689A.515 - “Eligible person” defined.
689A.515 “Eligible person” defined. “Eligible person” means:
1. A person:
(a) Who, as of the date on which the person seeks coverage pursuant to this chapter, has an aggregate period of creditable coverage that is 18 months or more;
(b) Whose most recent prior creditable coverage, other than coverage under a short-term health insurance policy, was under a group health plan, governmental plan, church plan or health insurance coverage offered in connection with any such plan;
(c) Who is not eligible for coverage under a group health plan, Part A or Part B of Title XVIII of the Social Security Act, 42 U.S.C. §§ 1395c et seq., also known as Medicare, a state plan pursuant to Title XIX of the Social Security Act, 42 U.S.C. §§ 1396 et seq., also known as Medicaid, or any successor program, and who does not have any other health insurance coverage;
(d) Whose most recent health insurance coverage within the period of aggregate creditable coverage was not terminated because of a failure to pay premiums or fraud;
(e) Who has exhausted his or her continuation of coverage under the Consolidation Omnibus Budget Reconciliation Act of 1985, Public Law 99-272, or under a similar state program, if any; and
(f) Who has not had a break of more than 63 consecutive days in his or her creditable coverage.
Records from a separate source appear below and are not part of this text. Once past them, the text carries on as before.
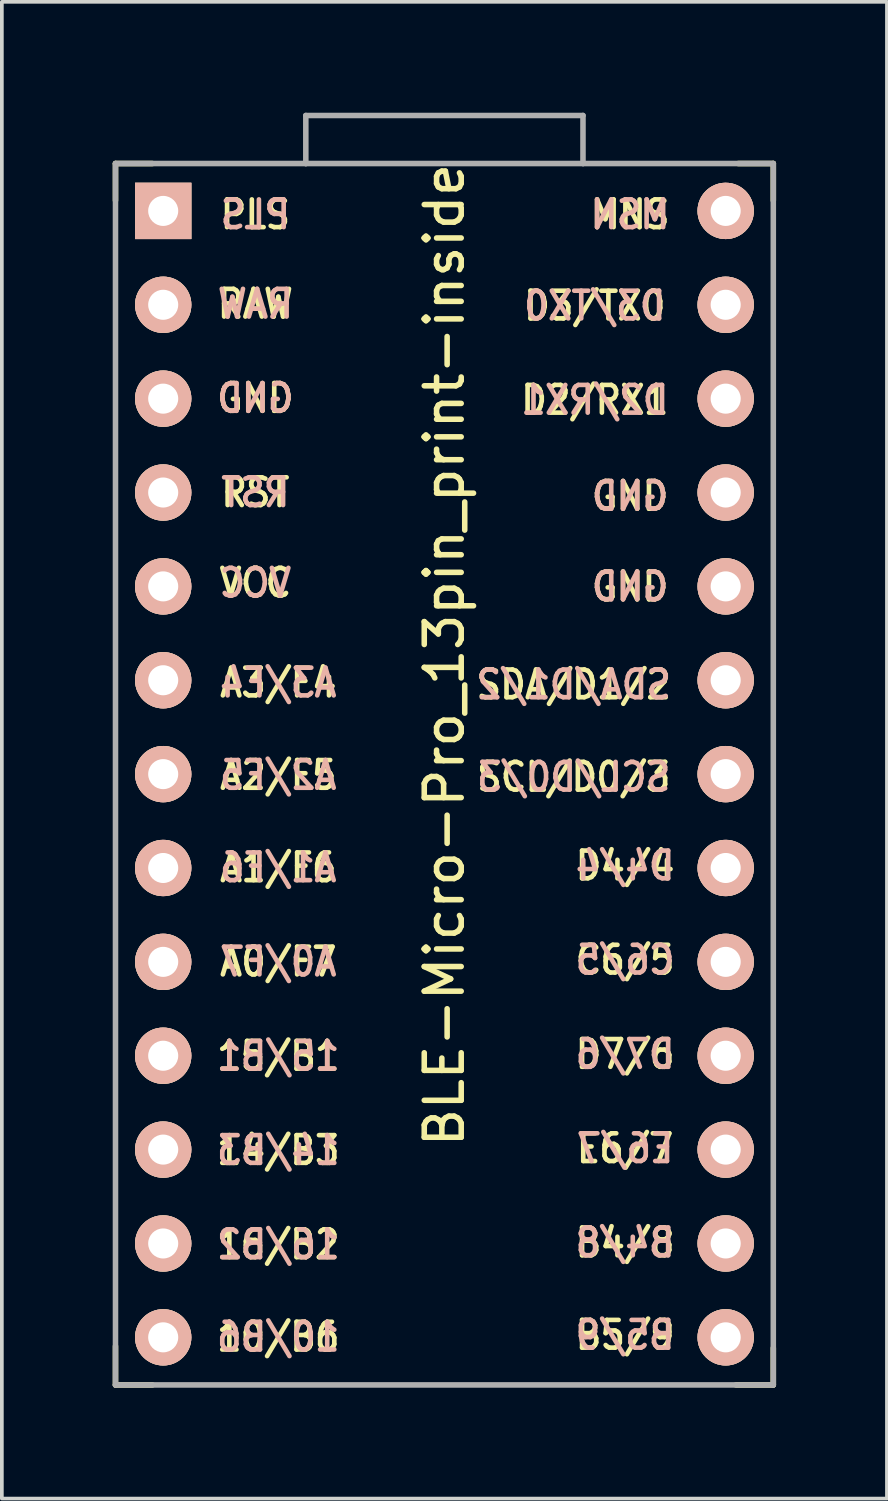
<source format=kicad_pcb>
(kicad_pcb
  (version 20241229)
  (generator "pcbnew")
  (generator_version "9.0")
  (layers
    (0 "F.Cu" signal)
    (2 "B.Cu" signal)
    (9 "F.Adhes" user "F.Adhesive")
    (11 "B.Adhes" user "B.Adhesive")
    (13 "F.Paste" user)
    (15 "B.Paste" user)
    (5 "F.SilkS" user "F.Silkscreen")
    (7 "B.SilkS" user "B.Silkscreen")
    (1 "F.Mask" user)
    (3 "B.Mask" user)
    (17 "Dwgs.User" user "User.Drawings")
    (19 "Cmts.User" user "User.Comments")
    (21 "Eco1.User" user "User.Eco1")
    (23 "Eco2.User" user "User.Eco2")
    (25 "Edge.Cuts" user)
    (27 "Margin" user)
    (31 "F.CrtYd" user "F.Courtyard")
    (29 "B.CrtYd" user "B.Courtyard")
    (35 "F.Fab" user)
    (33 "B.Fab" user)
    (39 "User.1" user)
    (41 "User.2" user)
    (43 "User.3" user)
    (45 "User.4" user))
  (footprint "BLE-Micro-Pro_13pin_print-inside"
    (layer "F.Cu")
    (at 8.975 19.675)
    (property "Reference" "BLE-Micro-Pro_13pin_print-inside" (at 0 -5 270) (layer "F.SilkS") (effects (font (size 1 1) (thickness 0.15))))
    (attr through_hole)
    (fp_line (start -8.9 -18.3) (end -8.9 -17.3) (stroke (width 0.15) (type solid)) (layer "F.SilkS"))
    (fp_line (start -8.9 -18.3) (end -7.9 -18.3) (stroke (width 0.15) (type solid)) (layer "F.SilkS"))
    (fp_line (start -8.9 13.7) (end -8.9 14.75) (stroke (width 0.15) (type solid)) (layer "F.SilkS"))
    (fp_line (start -8.9 14.75) (end -7.9 14.75) (stroke (width 0.15) (type solid)) (layer "F.SilkS"))
    (fp_line (start 8.9 -18.3) (end 7.95 -18.3) (stroke (width 0.15) (type solid)) (layer "F.SilkS"))
    (fp_line (start 8.9 -18.3) (end 8.9 -17.3) (stroke (width 0.15) (type solid)) (layer "F.SilkS"))
    (fp_line (start 8.9 13.75) (end 8.9 14.75) (stroke (width 0.15) (type solid)) (layer "F.SilkS"))
    (fp_line (start 8.9 14.75) (end 7.89 14.75) (stroke (width 0.15) (type solid)) (layer "F.SilkS"))
    (fp_line (start -8.9 -18.3) (end -3.75 -18.3) (stroke (width 0.15) (type solid)) (layer "F.Fab"))
    (fp_line (start -8.9 14.75) (end -8.9 -18.3) (stroke (width 0.15) (type solid)) (layer "F.Fab"))
    (fp_line (start -3.75 -19.6) (end -3.75 -18.299) (stroke (width 0.15) (type solid)) (layer "F.Fab"))
    (fp_line (start -3.75 -19.6) (end 3.75 -19.6) (stroke (width 0.15) (type solid)) (layer "F.Fab"))
    (fp_line (start -3.75 -18.3) (end 3.75 -18.3) (stroke (width 0.15) (type solid)) (layer "F.Fab"))
    (fp_line (start 3.75 -19.6) (end 3.75 -18.3) (stroke (width 0.15) (type solid)) (layer "F.Fab"))
    (fp_line (start 3.76 -18.3) (end 8.9 -18.3) (stroke (width 0.15) (type solid)) (layer "F.Fab"))
    (fp_line (start 8.9 -18.3) (end 8.9 14.75) (stroke (width 0.15) (type solid)) (layer "F.Fab"))
    (fp_line (start 8.9 14.75) (end -8.9 14.75) (stroke (width 0.15) (type solid)) (layer "F.Fab"))
    (fp_text user "PLS" (at -5.115 -16.92 0) (unlocked yes) (layer "F.SilkS") (effects (font (size 0.75 0.67) (thickness 0.125))))
    (fp_text user "GND" (at 5.025 -6.85 0) (unlocked yes) (layer "F.SilkS") (effects (font (size 0.75 0.67) (thickness 0.125))))
    (fp_text user "D2/RX1" (at 4.07 -11.9 0) (unlocked yes) (layer "F.SilkS") (effects (font (size 0.75 0.67) (thickness 0.125))))
    (fp_text user "A1/F6" (at -4.495 0.75 0) (unlocked yes) (layer "F.SilkS") (effects (font (size 0.75 0.67) (thickness 0.125))))
    (fp_text user "D4/4" (at 4.89 0.7 0) (unlocked yes) (layer "F.SilkS") (effects (font (size 0.75 0.67) (thickness 0.125))))
    (fp_text user "14/B3" (at -4.495 8.4 0) (unlocked yes) (layer "F.SilkS") (effects (font (size 0.75 0.67) (thickness 0.125))))
    (fp_text user "SDA/D1/2" (at 3.5 -4.2 0) (unlocked yes) (layer "F.SilkS") (effects (font (size 0.75 0.67) (thickness 0.125))))
    (fp_text user "A2/F5" (at -4.495 -1.75 0) (unlocked yes) (layer "F.SilkS") (effects (font (size 0.75 0.67) (thickness 0.125))))
    (fp_text user "E6/7" (at 4.89 8.35 0) (unlocked yes) (layer "F.SilkS") (effects (font (size 0.75 0.67) (thickness 0.125))))
    (fp_text user "GND" (at -5.115 -11.95 0) (unlocked yes) (layer "F.SilkS") (effects (font (size 0.75 0.67) (thickness 0.125))))
    (fp_text user "RAW" (at -5.115 -14.5 0) (unlocked yes) (layer "F.SilkS") (effects (font (size 0.75 0.67) (thickness 0.125))))
    (fp_text user "B5/9" (at 4.89 13.4 0) (unlocked yes) (layer "F.SilkS") (effects (font (size 0.75 0.67) (thickness 0.125))))
    (fp_text user "D3/TX0" (at 4.07 -14.45 0) (unlocked yes) (layer "F.SilkS") (effects (font (size 0.75 0.67) (thickness 0.125))))
    (fp_text user "GND" (at 5.025 -9.3 0) (unlocked yes) (layer "F.SilkS") (effects (font (size 0.75 0.67) (thickness 0.125))))
    (fp_text user "B4/8" (at 4.89 10.9 0) (unlocked yes) (layer "F.SilkS") (effects (font (size 0.75 0.67) (thickness 0.125))))
    (fp_text user "MNS" (at 5.025 -16.92 0) (unlocked yes) (layer "F.SilkS") (effects (font (size 0.75 0.67) (thickness 0.125))))
    (fp_text user "RST" (at -5.115 -9.4 0) (unlocked yes) (layer "F.SilkS") (effects (font (size 0.75 0.67) (thickness 0.125))))
    (fp_text user "16/B2" (at -4.495 10.95 0) (unlocked yes) (layer "F.SilkS") (effects (font (size 0.75 0.67) (thickness 0.125))))
    (fp_text user "15/B1" (at -4.495 5.85 0) (unlocked yes) (layer "F.SilkS") (effects (font (size 0.75 0.67) (thickness 0.125))))
    (fp_text user "D7/6" (at 4.89 5.8 0) (unlocked yes) (layer "F.SilkS") (effects (font (size 0.75 0.67) (thickness 0.125))))
    (fp_text user "" (at -0.545 -17.4 0) (layer "F.SilkS") (effects (font (size 1 1) (thickness 0.15))))
    (fp_text user "A3/F4" (at -4.495 -4.25 0) (unlocked yes) (layer "F.SilkS") (effects (font (size 0.75 0.67) (thickness 0.125))))
    (fp_text user "C6/5" (at 4.89 3.25 0) (unlocked yes) (layer "F.SilkS") (effects (font (size 0.75 0.67) (thickness 0.125))))
    (fp_text user "10/B6" (at -4.495 13.45 0) (unlocked yes) (layer "F.SilkS") (effects (font (size 0.75 0.67) (thickness 0.125))))
    (fp_text user "SCL/D0/3" (at 3.5 -1.7 0) (unlocked yes) (layer "F.SilkS") (effects (font (size 0.75 0.67) (thickness 0.125))))
    (fp_text user "VCC" (at -5.115 -6.95 0) (unlocked yes) (layer "F.SilkS") (effects (font (size 0.75 0.67) (thickness 0.125))))
    (fp_text user "A0/F7" (at -4.495 3.3 0) (unlocked yes) (layer "F.SilkS") (effects (font (size 0.75 0.67) (thickness 0.125))))
    (fp_text user "A1/F6" (at -4.495 0.75 0) (unlocked yes) (layer "B.SilkS") (effects (font (size 0.75 0.67) (thickness 0.125)) (justify mirror)))
    (fp_text user "" (at -1.252 -16.256 0) (layer "B.SilkS") (effects (font (size 1 1) (thickness 0.15)) (justify mirror)))
    (fp_text user "D7/6" (at 4.89 5.8 0) (unlocked yes) (layer "B.SilkS") (effects (font (size 0.75 0.67) (thickness 0.125)) (justify mirror)))
    (fp_text user "A2/F5" (at -4.495 -1.75 0) (unlocked yes) (layer "B.SilkS") (effects (font (size 0.75 0.67) (thickness 0.125)) (justify mirror)))
    (fp_text user "RAW" (at -5.115 -14.5 0) (unlocked yes) (layer "B.SilkS") (effects (font (size 0.75 0.67) (thickness 0.125)) (justify mirror)))
    (fp_text user "RST" (at -5.115 -9.4 0) (unlocked yes) (layer "B.SilkS") (effects (font (size 0.75 0.67) (thickness 0.125)) (justify mirror)))
    (fp_text user "SCL/D0/3" (at 3.5 -1.7 0) (unlocked yes) (layer "B.SilkS") (effects (font (size 0.75 0.67) (thickness 0.125)) (justify mirror)))
    (fp_text user "D3/TX0" (at 4.07 -14.45 0) (unlocked yes) (layer "B.SilkS") (effects (font (size 0.75 0.67) (thickness 0.125)) (justify mirror)))
    (fp_text user "MSN" (at 5.025 -16.92 0) (unlocked yes) (layer "B.SilkS") (effects (font (size 0.75 0.67) (thickness 0.125)) (justify mirror)))
    (fp_text user "A3/F4" (at -4.495 -4.25 0) (unlocked yes) (layer "B.SilkS") (effects (font (size 0.75 0.67) (thickness 0.125)) (justify mirror)))
    (fp_text user "A0/F7" (at -4.495 3.3 0) (unlocked yes) (layer "B.SilkS") (effects (font (size 0.75 0.67) (thickness 0.125)) (justify mirror)))
    (fp_text user "B5/9" (at 4.89 13.4 0) (unlocked yes) (layer "B.SilkS") (effects (font (size 0.75 0.67) (thickness 0.125)) (justify mirror)))
    (fp_text user "GND" (at 5.025 -9.3 0) (unlocked yes) (layer "B.SilkS") (effects (font (size 0.75 0.67) (thickness 0.125)) (justify mirror)))
    (fp_text user "C6/5" (at 4.89 3.25 0) (unlocked yes) (layer "B.SilkS") (effects (font (size 0.75 0.67) (thickness 0.125)) (justify mirror)))
    (fp_text user "VCC" (at -5.115 -6.95 0) (unlocked yes) (layer "B.SilkS") (effects (font (size 0.75 0.67) (thickness 0.125)) (justify mirror)))
    (fp_text user "SDA/D1/2" (at 3.5 -4.2 0) (unlocked yes) (layer "B.SilkS") (effects (font (size 0.75 0.67) (thickness 0.125)) (justify mirror)))
    (fp_text user "GND" (at -5.115 -11.95 0) (unlocked yes) (layer "B.SilkS") (effects (font (size 0.75 0.67) (thickness 0.125)) (justify mirror)))
    (fp_text user "B4/8" (at 4.89 10.9 0) (unlocked yes) (layer "B.SilkS") (effects (font (size 0.75 0.67) (thickness 0.125)) (justify mirror)))
    (fp_text user "14/B3" (at -4.495 8.4 0) (unlocked yes) (layer "B.SilkS") (effects (font (size 0.75 0.67) (thickness 0.125)) (justify mirror)))
    (fp_text user "D2/RX1" (at 4.07 -11.9 0) (unlocked yes) (layer "B.SilkS") (effects (font (size 0.75 0.67) (thickness 0.125)) (justify mirror)))
    (fp_text user "D4/4" (at 4.89 0.7 0) (unlocked yes) (layer "B.SilkS") (effects (font (size 0.75 0.67) (thickness 0.125)) (justify mirror)))
    (fp_text user "15/B1" (at -4.495 5.85 0) (unlocked yes) (layer "B.SilkS") (effects (font (size 0.75 0.67) (thickness 0.125)) (justify mirror)))
    (fp_text user "16/B2" (at -4.495 10.95 0) (unlocked yes) (layer "B.SilkS") (effects (font (size 0.75 0.67) (thickness 0.125)) (justify mirror)))
    (fp_text user "10/B6" (at -4.495 13.45 0) (unlocked yes) (layer "B.SilkS") (effects (font (size 0.75 0.67) (thickness 0.125)) (justify mirror)))
    (fp_text user "PLS" (at -5.115 -16.92 0) (unlocked yes) (layer "B.SilkS") (effects (font (size 0.75 0.67) (thickness 0.125)) (justify mirror)))
    (fp_text user "E6/7" (at 4.89 8.35 0) (unlocked yes) (layer "B.SilkS") (effects (font (size 0.75 0.67) (thickness 0.125)) (justify mirror)))
    (fp_text user "GND" (at 5.025 -6.85 0) (unlocked yes) (layer "B.SilkS") (effects (font (size 0.75 0.67) (thickness 0.125)) (justify mirror)))
    (pad "1" thru_hole circle (at 7.611 -14.478) (size 1.524 1.524) (drill 0.813) (layers "*.Cu" "*.SilkS" "*.Mask"))
    (pad "2" thru_hole circle (at 7.611 -11.938) (size 1.524 1.524) (drill 0.813) (layers "*.Cu" "*.SilkS" "*.Mask"))
    (pad "3" thru_hole circle (at 7.611 -9.398) (size 1.524 1.524) (drill 0.813) (layers "*.Cu" "*.SilkS" "*.Mask"))
    (pad "4" thru_hole circle (at 7.611 -6.858) (size 1.524 1.524) (drill 0.813) (layers "*.Cu" "*.SilkS" "*.Mask"))
    (pad "5" thru_hole circle (at 7.611 -4.318) (size 1.524 1.524) (drill 0.813) (layers "*.Cu" "*.SilkS" "*.Mask"))
    (pad "6" thru_hole circle (at 7.611 -1.778) (size 1.524 1.524) (drill 0.813) (layers "*.Cu" "*.SilkS" "*.Mask"))
    (pad "7" thru_hole circle (at 7.611 0.762) (size 1.524 1.524) (drill 0.813) (layers "*.Cu" "*.SilkS" "*.Mask"))
    (pad "8" thru_hole circle (at 7.611 3.302) (size 1.524 1.524) (drill 0.813) (layers "*.Cu" "*.SilkS" "*.Mask"))
    (pad "9" thru_hole circle (at 7.611 5.842) (size 1.524 1.524) (drill 0.813) (layers "*.Cu" "*.SilkS" "*.Mask"))
    (pad "10" thru_hole circle (at 7.611 8.382) (size 1.524 1.524) (drill 0.813) (layers "*.Cu" "*.SilkS" "*.Mask"))
    (pad "11" thru_hole circle (at 7.611 10.922) (size 1.524 1.524) (drill 0.813) (layers "*.Cu" "*.SilkS" "*.Mask"))
    (pad "12" thru_hole circle (at 7.611 13.462) (size 1.524 1.524) (drill 0.813) (layers "*.Cu" "*.SilkS" "*.Mask"))
    (pad "13" thru_hole circle (at -7.609 13.462) (size 1.524 1.524) (drill 0.813) (layers "*.Cu" "*.SilkS" "*.Mask"))
    (pad "14" thru_hole circle (at -7.609 10.922) (size 1.524 1.524) (drill 0.813) (layers "*.Cu" "*.SilkS" "*.Mask"))
    (pad "15" thru_hole circle (at -7.609 8.382) (size 1.524 1.524) (drill 0.813) (layers "*.Cu" "*.SilkS" "*.Mask"))
    (pad "16" thru_hole circle (at -7.609 5.842) (size 1.524 1.524) (drill 0.813) (layers "*.Cu" "*.SilkS" "*.Mask"))
    (pad "17" thru_hole circle (at -7.609 3.302) (size 1.524 1.524) (drill 0.813) (layers "*.Cu" "*.SilkS" "*.Mask"))
    (pad "18" thru_hole circle (at -7.609 0.762) (size 1.524 1.524) (drill 0.813) (layers "*.Cu" "*.SilkS" "*.Mask"))
    (pad "19" thru_hole circle (at -7.609 -1.778) (size 1.524 1.524) (drill 0.813) (layers "*.Cu" "*.SilkS" "*.Mask"))
    (pad "20" thru_hole circle (at -7.609 -4.318) (size 1.524 1.524) (drill 0.813) (layers "*.Cu" "*.SilkS" "*.Mask"))
    (pad "21" thru_hole circle (at -7.609 -6.858) (size 1.524 1.524) (drill 0.813) (layers "*.Cu" "*.SilkS" "*.Mask"))
    (pad "22" thru_hole circle (at -7.609 -9.398) (size 1.524 1.524) (drill 0.813) (layers "*.Cu" "*.SilkS" "*.Mask"))
    (pad "23" thru_hole circle (at -7.609 -11.938) (size 1.524 1.524) (drill 0.813) (layers "*.Cu" "*.SilkS" "*.Mask"))
    (pad "24" thru_hole circle (at -7.609 -14.478) (size 1.524 1.524) (drill 0.813) (layers "*.Cu" "*.SilkS" "*.Mask"))
    (pad "25" thru_hole rect (at -7.609 -17.018) (size 1.524 1.524) (drill 0.813) (layers "*.Cu" "*.SilkS" "*.Mask"))
    (pad "26" thru_hole circle (at 7.611 -17.018) (size 1.524 1.524) (drill 0.813) (layers "*.Cu" "*.SilkS" "*.Mask")))
  (gr_rect
    (start -3 -3)
    (end 20.95 37.5)
    (stroke (width 0.1) (type default))
    (fill no)
    (layer "Edge.Cuts")))
</source>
2. A person whose most recent prior creditable coverage was under a basic or standard health benefit plan and was not renewed by a carrier who discontinued offering and renewing individual health benefit plans in this state pursuant to NRS 689A.630.
3. Notwithstanding the provisions of paragraph (a) of subsection 1, a newborn child or a child placed for adoption, if the child was enrolled timely and would have otherwise met the requirements of an eligible person as set forth in subsection 1.